There are a few ways. As another answer said, the long-lived ones usually form in supernovae and collisions between neutron stars. Ones like uranium-235 and potassium-40 last long enough that some is left over from Earth’s formation.

Some short-lived isotopes like carbon-14 and beryllium-7 are produced by cosmic radiation.

All the elements from polonium to actinium are part of the decay chains of uranium-235, uranium-238, and thorium-232. In a decay chain, the immediate product of radioactive decay is still radioactive. So there will be a series of decays until it reaches something stable. In the case of uranium and thorium, those are isotopes of lead.

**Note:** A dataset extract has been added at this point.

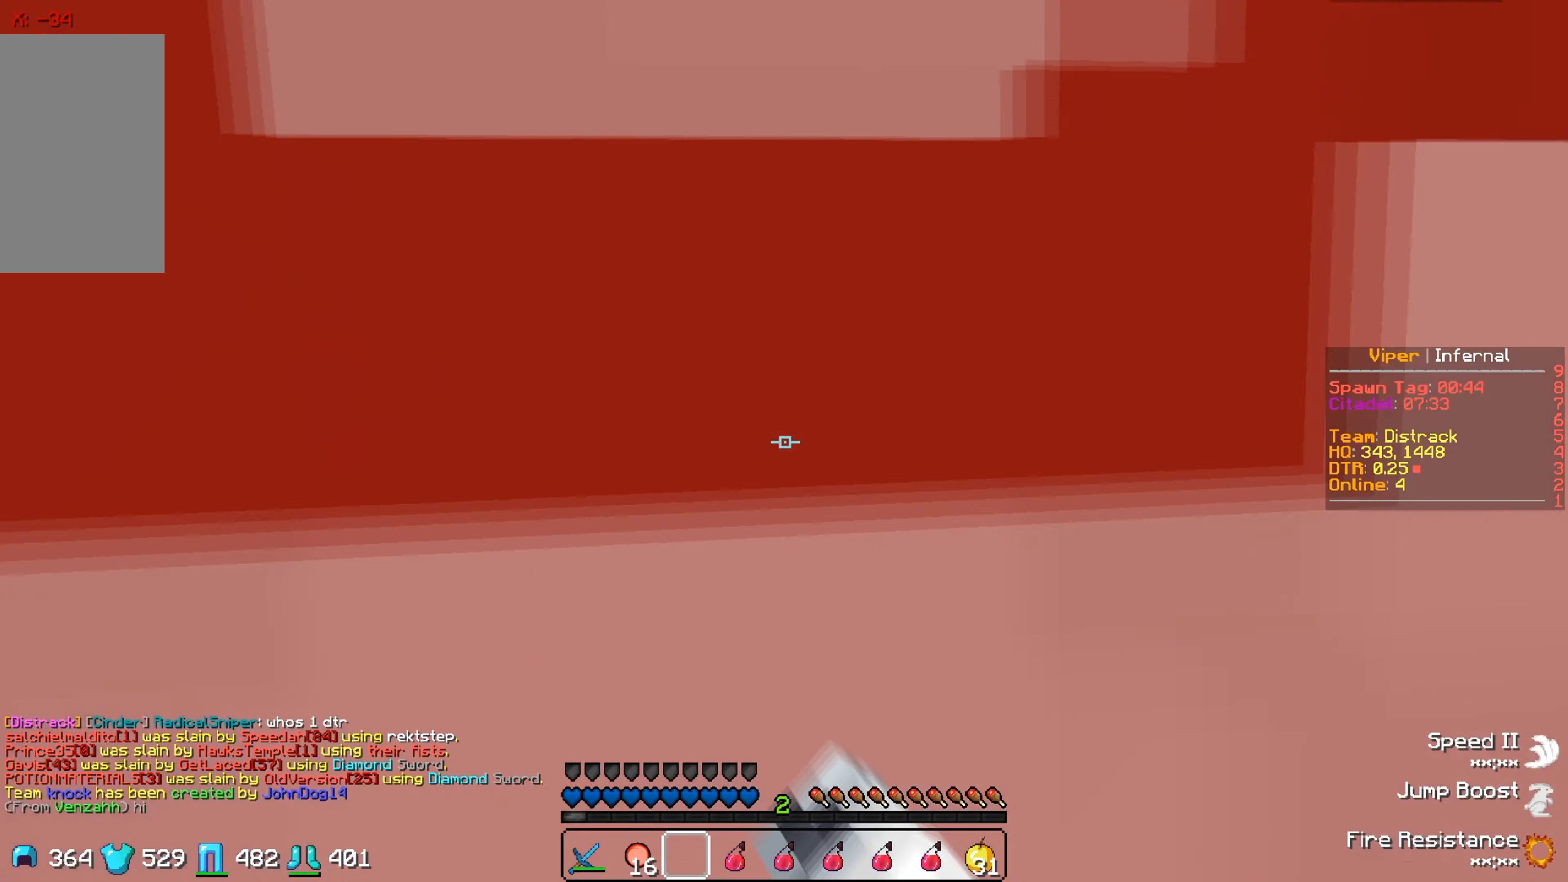
{"keys": ["d", "w"], "events": [[450, "w", "down"], [483, "d", "down"]]}
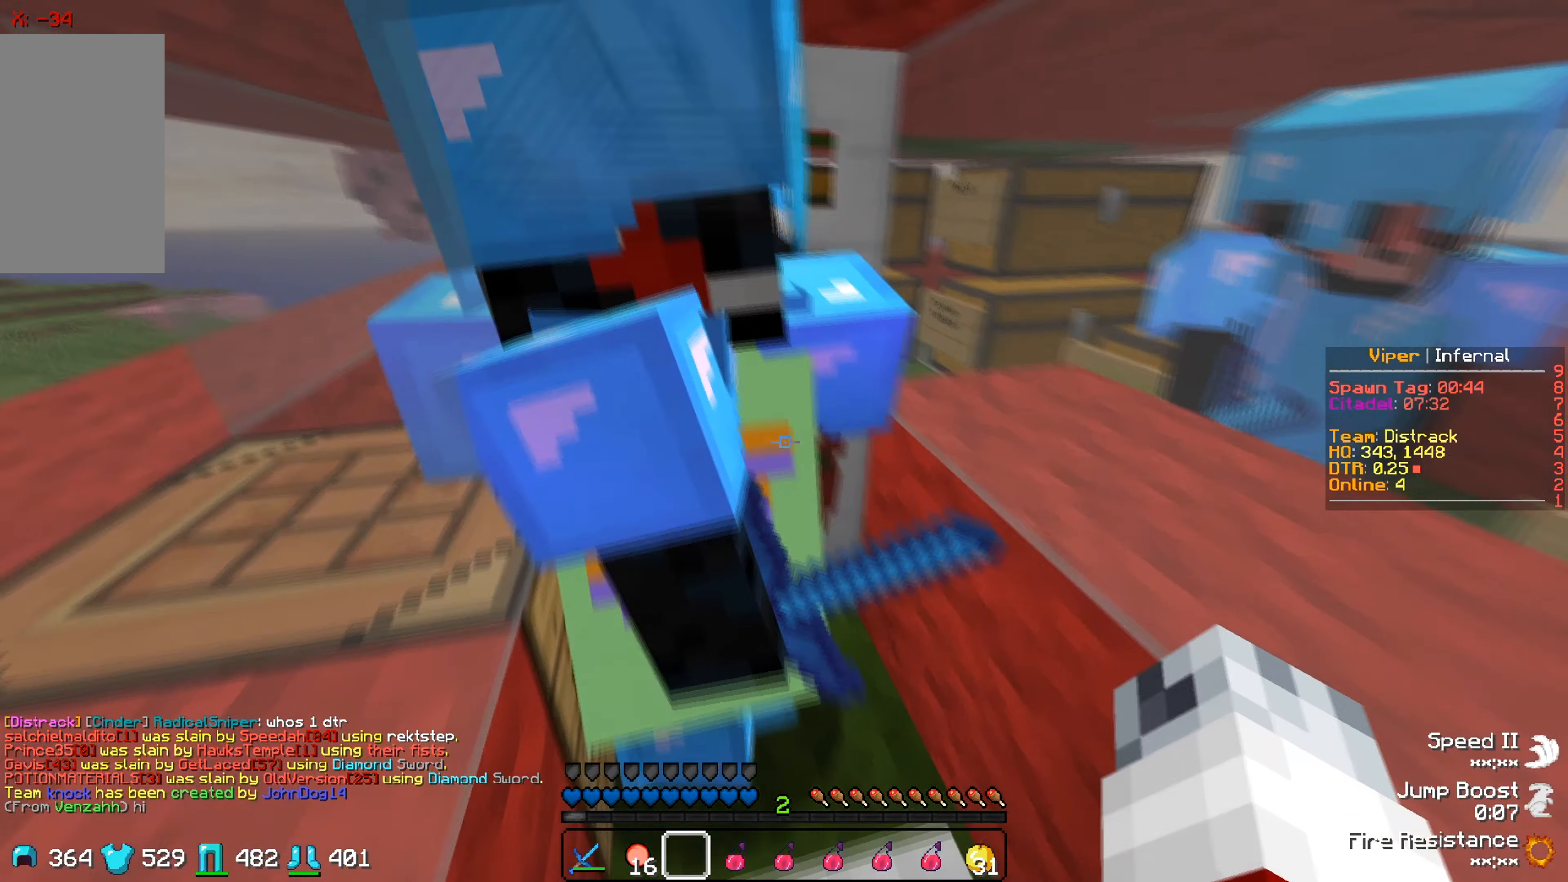
{"keys": ["w"], "events": [[150, "d", "up"], [150, "w", "up"], [500, "w", "down"]]}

As to how they become other elements, it is due to particles leaving the nucleus, and changing the number of protons and neutrons. Changing the number of protons changes, the element, because the identity of the element is defined by the number of protons.
The two most common ways this happens are alpha decay and beta decay. In alpha decay, an atom emits, a particle consisting of two protons and two neutrons. So, for instance, uranium 238 (92 protons, 146 neutrons) emits an alpha particle to become thorium-234 (90 protons, 144 neutrons).
In beta decay an atomic nucleus emits an electron, turning a neutron into a proton. For example, carbon-14 (6 protons, 8 neutrons) goes through beta decay to become nitrogen-14 (7 protons, 7 neutrons).
Other forms of decay exist, such as positron emission and electron capture. In this instance, the nucleus either shoots out a positron (anti-electron) or captures an electron. This turns a proton into a neutron. For example fluorine-18 (9 protons, 9 neutrons) emits a positron to become oxygen-18 (8 protons, 10 neutrons). This kind of decay is less common in nature. In fact, the example I gave, fluorine-18, does not occur naturally.